## [PROVIDED TEXT]
★ ★ ★ ★ ★ ★ ★

Allen, wrote Ufford, was at his post and beneath the third-story overhang when he saw Huschitt fall to the ground, landing on her side and remaining in that position. Carter, who called 911, and Allen told Ufford they did not know Huschitt.
Huschitt “said she had been in the third-floor bathroom and climbed out onto the roof of the porch,” Ufford wrote. “She said ... she slipped and fell off the roof.” The officer wrote he later discovered that senior Sarah Korb, one of Huschitt’s rugby teammates, was also on the roof.
The report goes on to briefly describe a May 17 phone call from Ufford to Huschitt’s mother, Katie, in which the latter told the officer that “she has heard multiple versions of what may or may not have taken place when Isabella fell from the roof.”
The report described Ufford returning to the fraternity on May 18. In the bathroom, he observed “wood framing on the interior of the window with blocks on each side to prevent the window from fully opening. I was told by members ... that this was purposefully added.”
Ufford continued that fraternity members told him Huschitt and Korb were in the bathroom and locked the door from the inside as a practical joke before exiting through the window. However, their attempt to re-enter the building by another window was thwarted upon finding it locked. They turned back toward the bathroom window and Huschitt fell.
Ufford concluded his report by writing that he had spoken to Katie Huschitt, the injured student’s mother, several times after his first call and that she stated her daughter would call the officer to discuss the incident.
“As of July 19, 2022, I still have not received that phone call,” Ufford wrote. “It does not appear that any criminal activity had taken place during this incident.”
A June 18 post on the site Caring Bridge, designed to update a patient’s relatives and friends, displays a photo of Huschitt using a wheelchair at what appears to be a retail store. She’s wearing sunglasses, a surgical mask and her torso is encased in plastic bracing.
The accompanying text by a poster identified as Kathleen Barczak describes Huschitt as “making great progress here in Boston” and using crutches and braces to take several steps per day. Plans called for Huschitt to return to Wisconsin in “the next couple weeks,” the post said.

★ ★ ★ ★ ★ ★ ★

## [THE DATA]

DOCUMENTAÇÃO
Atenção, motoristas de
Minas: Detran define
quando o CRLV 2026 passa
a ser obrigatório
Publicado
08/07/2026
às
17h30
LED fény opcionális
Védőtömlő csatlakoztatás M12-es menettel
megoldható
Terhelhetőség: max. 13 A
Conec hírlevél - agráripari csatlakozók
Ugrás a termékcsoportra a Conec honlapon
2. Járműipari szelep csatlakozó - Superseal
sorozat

★ ★ ★ ★ ★ ★ ★

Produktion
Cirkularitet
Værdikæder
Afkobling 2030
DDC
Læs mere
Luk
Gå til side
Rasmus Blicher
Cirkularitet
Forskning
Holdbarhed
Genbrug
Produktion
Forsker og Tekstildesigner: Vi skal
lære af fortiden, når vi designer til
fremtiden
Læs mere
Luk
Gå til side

★ ★ ★ ★ ★ ★ ★

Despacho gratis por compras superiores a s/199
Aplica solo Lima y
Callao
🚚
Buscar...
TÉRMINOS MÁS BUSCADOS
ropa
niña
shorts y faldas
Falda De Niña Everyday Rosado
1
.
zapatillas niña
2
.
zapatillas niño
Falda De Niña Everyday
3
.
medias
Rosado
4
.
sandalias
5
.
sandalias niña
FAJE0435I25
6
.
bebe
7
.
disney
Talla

★ ★ ★ ★ ★ ★ ★

## [ACTIVITY]
Answer these from the article on Huschitt's fall:
1. Who called 911?
2. On what date did Ufford return to the fraternity?
3. What was Huschitt using in the photo in the June 18 post?
The material isn't needed here.

## [REPLY]
1. Carter
2. May 18
3. A wheelchair